«Существую я одиноко и невесело. Живу мечтой, давно тебе известной. И опять, не надо ничего предрешать: говорю о немногом, житейском, детском, вольном. Что земля и люди разошлись врозь для меня, что ближайшие мне люди не на той земле, что мне всего ближе»
(ЦП, 510).Последняя фраза расшифровывается просто: «земля, что всего ближе» – Россия, вне которой поэт себя не мыслил, а «люди» – Цветаева и родители с сестрами. Борис Леонидович мимоходом сообщает подруге, что перевел и напечатал оба реквиема Рильке (ЦП, 511), и, не утерпев, все же проговаривается: «Я совершенно вне здешней литературы, т.е. дружбы мои не тут»
(ЦП, 510). Одновременно впервые в переписке с Цветаевой появляется имя пианиста Генриха Нейгауза. Пастернак еще не знает, что это знакомство круто изменит жизнь их семей. Пока общение с Нейгаузом и философом В. Ф. Асмусом лишь скрашивало его духовное одиночество.Конец декабря ознаменовался новым ударом по прошлому – было официально отменено празднование Нового года.
«Эту зиму мы живем вне календаря, –
так Борис Леонидович начинает письмо от 24 декабря. – <…> Нового года, как праздника, тоже не будет. И я не возражаю, это тоже в порядке вещей» (ЦП, 511, 512).Он сообщает подруге, что отклонил настоятельное предложение поехать в Польшу по линии Всесоюзного общества культурной связи с заграницей.
«Я отказался из тех соображений, что собираюсь который уже год во Францию и не оставил этой мысли: что встретить там долю французского веянья будет мне мучительнее полного лишенья.

* [ВЫДЕРЖКА ИЗ ДАННЫХ]:
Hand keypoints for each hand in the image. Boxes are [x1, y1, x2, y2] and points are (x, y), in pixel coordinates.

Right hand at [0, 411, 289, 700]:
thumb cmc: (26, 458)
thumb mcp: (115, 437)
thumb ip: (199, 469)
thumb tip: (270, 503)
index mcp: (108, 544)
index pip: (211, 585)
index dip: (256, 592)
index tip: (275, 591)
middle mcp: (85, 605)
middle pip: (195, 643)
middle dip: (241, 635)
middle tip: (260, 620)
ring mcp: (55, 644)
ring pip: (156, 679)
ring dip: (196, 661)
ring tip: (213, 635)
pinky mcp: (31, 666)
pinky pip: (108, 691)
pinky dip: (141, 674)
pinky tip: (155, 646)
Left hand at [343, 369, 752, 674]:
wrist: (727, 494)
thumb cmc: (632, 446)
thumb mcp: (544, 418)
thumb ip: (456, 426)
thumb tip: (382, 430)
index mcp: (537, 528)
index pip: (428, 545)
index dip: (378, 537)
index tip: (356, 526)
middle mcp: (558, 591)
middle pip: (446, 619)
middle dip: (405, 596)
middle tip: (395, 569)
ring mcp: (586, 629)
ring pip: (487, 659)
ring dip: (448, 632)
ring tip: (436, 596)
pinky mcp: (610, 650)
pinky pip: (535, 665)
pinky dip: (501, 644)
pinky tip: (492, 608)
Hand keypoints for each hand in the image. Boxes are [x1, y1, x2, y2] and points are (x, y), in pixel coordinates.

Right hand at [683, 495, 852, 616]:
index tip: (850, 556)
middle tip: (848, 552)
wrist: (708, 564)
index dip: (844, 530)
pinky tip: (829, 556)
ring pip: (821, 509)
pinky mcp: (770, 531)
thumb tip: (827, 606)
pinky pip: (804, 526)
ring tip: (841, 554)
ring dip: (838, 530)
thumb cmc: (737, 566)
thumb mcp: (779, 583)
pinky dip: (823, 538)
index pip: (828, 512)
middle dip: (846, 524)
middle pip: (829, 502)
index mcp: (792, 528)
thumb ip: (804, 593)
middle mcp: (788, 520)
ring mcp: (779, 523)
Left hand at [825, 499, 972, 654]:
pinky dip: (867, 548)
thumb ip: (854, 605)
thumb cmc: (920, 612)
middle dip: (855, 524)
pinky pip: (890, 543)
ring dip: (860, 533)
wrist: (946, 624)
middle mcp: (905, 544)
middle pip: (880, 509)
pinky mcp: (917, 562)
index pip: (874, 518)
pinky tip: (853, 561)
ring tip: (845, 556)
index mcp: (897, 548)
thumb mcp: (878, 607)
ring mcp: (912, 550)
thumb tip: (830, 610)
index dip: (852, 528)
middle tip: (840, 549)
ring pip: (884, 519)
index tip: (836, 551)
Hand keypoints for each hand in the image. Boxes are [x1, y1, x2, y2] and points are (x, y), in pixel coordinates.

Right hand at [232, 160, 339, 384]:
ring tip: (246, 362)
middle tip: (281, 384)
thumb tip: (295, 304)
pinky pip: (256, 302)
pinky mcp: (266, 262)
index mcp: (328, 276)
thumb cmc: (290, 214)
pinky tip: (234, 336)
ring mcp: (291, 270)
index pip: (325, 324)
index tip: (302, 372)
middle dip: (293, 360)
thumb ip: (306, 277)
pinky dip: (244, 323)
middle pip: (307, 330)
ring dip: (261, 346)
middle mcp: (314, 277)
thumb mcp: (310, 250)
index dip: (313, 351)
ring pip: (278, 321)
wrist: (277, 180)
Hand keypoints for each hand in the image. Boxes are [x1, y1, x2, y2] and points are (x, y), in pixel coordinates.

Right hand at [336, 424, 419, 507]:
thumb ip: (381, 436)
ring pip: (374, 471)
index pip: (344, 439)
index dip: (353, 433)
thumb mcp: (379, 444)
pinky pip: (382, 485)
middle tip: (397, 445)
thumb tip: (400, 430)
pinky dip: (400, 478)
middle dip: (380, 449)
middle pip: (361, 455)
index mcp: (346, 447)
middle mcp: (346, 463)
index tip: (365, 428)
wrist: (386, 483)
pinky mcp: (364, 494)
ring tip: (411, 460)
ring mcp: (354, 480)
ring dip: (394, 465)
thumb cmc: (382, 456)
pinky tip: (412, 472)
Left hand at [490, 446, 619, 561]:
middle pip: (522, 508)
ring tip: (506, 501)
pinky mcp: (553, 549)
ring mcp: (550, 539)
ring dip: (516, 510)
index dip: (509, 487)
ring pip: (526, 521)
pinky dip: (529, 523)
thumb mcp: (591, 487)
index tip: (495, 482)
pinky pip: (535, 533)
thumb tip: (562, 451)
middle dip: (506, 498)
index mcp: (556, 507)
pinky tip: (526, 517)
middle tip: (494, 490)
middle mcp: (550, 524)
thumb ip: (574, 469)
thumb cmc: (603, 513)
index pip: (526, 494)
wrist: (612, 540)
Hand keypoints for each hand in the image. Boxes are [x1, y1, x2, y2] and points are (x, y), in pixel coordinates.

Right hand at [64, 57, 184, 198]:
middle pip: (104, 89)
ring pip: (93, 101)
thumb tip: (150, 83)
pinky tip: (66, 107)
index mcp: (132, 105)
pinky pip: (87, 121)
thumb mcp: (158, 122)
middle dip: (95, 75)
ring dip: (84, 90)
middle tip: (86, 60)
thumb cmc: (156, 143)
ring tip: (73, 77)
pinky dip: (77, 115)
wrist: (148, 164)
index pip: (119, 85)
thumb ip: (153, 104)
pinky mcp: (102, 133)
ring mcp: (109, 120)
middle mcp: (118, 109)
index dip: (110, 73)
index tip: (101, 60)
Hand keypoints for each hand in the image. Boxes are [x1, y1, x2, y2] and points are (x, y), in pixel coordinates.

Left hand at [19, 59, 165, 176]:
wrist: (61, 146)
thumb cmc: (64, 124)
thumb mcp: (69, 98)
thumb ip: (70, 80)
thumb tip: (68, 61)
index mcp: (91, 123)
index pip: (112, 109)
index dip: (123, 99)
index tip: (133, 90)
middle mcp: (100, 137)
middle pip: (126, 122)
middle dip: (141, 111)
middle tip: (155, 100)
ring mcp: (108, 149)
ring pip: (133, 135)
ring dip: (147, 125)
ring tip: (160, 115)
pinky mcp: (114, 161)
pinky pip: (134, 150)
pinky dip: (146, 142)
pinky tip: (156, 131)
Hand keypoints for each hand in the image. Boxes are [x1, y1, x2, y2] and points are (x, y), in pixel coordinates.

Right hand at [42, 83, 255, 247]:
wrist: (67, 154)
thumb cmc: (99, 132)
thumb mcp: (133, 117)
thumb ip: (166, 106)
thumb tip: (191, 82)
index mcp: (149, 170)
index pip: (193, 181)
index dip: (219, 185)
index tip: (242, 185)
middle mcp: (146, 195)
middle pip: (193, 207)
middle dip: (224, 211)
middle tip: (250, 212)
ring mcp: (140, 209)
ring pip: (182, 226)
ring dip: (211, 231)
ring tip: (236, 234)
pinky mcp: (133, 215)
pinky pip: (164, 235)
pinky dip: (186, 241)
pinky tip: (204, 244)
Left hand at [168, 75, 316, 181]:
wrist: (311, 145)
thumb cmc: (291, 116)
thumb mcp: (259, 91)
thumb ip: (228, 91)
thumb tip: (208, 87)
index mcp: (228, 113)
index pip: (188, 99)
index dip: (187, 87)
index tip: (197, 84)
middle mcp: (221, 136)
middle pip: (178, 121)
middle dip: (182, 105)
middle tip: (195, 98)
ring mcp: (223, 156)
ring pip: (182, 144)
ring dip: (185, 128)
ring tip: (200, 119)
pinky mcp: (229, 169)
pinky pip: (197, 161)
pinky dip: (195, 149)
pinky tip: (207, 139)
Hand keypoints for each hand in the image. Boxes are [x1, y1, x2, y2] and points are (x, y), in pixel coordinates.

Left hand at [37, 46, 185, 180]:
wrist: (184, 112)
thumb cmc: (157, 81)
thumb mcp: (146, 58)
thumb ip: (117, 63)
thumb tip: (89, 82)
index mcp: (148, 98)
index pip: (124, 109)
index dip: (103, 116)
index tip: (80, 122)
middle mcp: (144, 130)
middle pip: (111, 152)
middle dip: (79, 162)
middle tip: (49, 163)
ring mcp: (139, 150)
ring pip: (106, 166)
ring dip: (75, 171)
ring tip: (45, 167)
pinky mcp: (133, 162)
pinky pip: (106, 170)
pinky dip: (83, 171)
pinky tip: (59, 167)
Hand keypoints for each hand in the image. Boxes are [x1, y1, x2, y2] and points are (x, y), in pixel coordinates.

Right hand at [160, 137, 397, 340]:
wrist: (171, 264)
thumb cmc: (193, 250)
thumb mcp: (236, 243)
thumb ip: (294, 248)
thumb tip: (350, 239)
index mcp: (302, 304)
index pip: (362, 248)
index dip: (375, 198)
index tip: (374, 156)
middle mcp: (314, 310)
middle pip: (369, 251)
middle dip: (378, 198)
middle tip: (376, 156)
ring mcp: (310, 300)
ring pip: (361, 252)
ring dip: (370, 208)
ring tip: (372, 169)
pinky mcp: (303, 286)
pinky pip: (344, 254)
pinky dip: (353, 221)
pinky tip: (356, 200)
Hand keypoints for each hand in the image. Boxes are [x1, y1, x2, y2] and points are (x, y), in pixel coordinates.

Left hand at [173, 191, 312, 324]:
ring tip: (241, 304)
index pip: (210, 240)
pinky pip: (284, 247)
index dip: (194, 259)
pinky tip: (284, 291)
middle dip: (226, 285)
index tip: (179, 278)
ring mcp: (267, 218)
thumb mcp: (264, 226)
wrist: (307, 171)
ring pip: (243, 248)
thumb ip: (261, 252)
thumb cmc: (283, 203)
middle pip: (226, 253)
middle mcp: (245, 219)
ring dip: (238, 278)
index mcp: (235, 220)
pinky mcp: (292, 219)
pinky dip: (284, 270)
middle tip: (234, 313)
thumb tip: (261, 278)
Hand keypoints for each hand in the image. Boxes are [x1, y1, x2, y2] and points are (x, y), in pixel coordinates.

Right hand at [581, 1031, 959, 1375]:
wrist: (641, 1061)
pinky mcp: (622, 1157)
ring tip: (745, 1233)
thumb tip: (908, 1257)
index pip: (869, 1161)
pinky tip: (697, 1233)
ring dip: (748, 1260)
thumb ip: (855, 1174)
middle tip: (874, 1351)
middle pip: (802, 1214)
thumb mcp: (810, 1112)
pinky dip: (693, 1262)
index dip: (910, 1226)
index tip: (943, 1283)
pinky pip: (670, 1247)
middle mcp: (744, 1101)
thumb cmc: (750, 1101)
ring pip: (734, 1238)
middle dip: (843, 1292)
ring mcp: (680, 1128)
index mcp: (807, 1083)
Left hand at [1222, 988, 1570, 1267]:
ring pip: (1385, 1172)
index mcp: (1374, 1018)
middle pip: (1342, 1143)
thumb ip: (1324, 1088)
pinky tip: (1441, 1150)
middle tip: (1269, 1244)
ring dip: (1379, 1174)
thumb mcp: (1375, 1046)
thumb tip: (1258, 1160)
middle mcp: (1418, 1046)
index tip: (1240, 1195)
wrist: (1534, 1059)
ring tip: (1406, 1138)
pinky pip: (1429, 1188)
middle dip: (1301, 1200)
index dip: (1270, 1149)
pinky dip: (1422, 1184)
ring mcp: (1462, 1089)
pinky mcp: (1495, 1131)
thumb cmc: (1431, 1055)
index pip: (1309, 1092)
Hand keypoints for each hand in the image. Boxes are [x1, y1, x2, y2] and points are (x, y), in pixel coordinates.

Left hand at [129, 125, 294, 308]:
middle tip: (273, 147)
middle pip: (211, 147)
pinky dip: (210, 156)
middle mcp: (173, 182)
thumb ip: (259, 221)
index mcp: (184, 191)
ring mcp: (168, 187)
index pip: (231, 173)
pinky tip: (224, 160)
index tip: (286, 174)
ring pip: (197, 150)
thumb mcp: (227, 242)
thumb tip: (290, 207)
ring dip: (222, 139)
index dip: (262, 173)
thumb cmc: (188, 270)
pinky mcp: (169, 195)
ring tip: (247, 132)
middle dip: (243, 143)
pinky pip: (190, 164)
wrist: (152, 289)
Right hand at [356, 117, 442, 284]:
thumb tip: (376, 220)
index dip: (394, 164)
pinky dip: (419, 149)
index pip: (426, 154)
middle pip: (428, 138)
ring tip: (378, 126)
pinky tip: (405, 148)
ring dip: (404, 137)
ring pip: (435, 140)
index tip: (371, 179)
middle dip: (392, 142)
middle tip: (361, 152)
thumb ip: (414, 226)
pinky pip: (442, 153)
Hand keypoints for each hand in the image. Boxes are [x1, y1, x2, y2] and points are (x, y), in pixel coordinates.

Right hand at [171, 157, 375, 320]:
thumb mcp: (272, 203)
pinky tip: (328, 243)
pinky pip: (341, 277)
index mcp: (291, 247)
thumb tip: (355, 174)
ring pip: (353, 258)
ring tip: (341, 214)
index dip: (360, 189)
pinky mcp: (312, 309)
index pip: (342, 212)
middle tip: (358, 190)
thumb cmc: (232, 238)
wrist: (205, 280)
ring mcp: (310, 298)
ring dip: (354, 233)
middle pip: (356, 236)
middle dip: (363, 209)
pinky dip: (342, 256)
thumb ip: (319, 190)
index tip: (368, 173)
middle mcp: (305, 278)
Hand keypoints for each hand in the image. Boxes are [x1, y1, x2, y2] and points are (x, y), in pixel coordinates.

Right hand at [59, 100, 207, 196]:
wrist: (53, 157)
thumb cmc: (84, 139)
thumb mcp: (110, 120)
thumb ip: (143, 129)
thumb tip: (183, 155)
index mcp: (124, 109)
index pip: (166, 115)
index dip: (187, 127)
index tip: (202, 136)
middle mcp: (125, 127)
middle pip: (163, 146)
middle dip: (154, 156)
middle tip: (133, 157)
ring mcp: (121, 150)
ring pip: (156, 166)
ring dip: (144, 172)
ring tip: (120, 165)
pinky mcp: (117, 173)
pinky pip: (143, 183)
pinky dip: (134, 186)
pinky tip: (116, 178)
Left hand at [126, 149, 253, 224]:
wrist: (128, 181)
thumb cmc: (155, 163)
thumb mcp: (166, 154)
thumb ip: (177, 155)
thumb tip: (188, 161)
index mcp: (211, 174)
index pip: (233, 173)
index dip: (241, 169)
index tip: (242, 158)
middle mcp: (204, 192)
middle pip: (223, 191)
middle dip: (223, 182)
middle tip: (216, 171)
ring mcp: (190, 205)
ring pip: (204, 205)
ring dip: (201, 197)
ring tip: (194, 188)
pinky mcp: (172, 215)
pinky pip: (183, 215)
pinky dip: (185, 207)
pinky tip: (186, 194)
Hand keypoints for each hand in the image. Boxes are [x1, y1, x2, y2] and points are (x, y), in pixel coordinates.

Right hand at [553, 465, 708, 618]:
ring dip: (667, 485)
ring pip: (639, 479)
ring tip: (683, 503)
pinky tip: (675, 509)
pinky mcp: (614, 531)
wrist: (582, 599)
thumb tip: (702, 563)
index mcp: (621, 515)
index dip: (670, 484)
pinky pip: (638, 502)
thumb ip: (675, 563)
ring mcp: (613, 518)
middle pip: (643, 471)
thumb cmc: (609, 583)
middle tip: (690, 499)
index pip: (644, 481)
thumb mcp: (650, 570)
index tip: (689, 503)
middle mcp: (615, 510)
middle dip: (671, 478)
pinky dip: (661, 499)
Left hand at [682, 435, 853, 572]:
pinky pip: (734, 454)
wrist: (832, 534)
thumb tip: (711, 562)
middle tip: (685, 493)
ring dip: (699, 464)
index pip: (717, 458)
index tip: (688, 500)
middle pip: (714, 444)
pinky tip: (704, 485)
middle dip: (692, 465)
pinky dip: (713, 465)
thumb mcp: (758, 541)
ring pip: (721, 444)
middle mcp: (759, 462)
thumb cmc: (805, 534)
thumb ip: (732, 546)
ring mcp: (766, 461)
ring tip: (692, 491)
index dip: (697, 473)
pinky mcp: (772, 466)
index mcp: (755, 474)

* [НАБОР ЗАДАНИЙ]:
(1) Перечислите все страны, которые названы в тексте о переписке Пастернака и Цветаевой.
(2) Дословно перепишите из текста о переписке Пастернака и Цветаевой фрагмент, который открывается словами «(ЦП, 510). Одновременно» и завершается словами «празднование Нового года.».
Опирайтесь только на текст о переписке Пастернака и Цветаевой.

* [ОТВЕТЫ К ЗАДАНИЯМ]:
(1) Россия, Польша, Франция.

(2)
(ЦП, 510). Одновременно впервые в переписке с Цветаевой появляется имя пианиста Генриха Нейгауза. Пастернак еще не знает, что это знакомство круто изменит жизнь их семей. Пока общение с Нейгаузом и философом В. Ф. Асмусом лишь скрашивало его духовное одиночество.Конец декабря ознаменовался новым ударом по прошлому – было официально отменено празднование Нового года.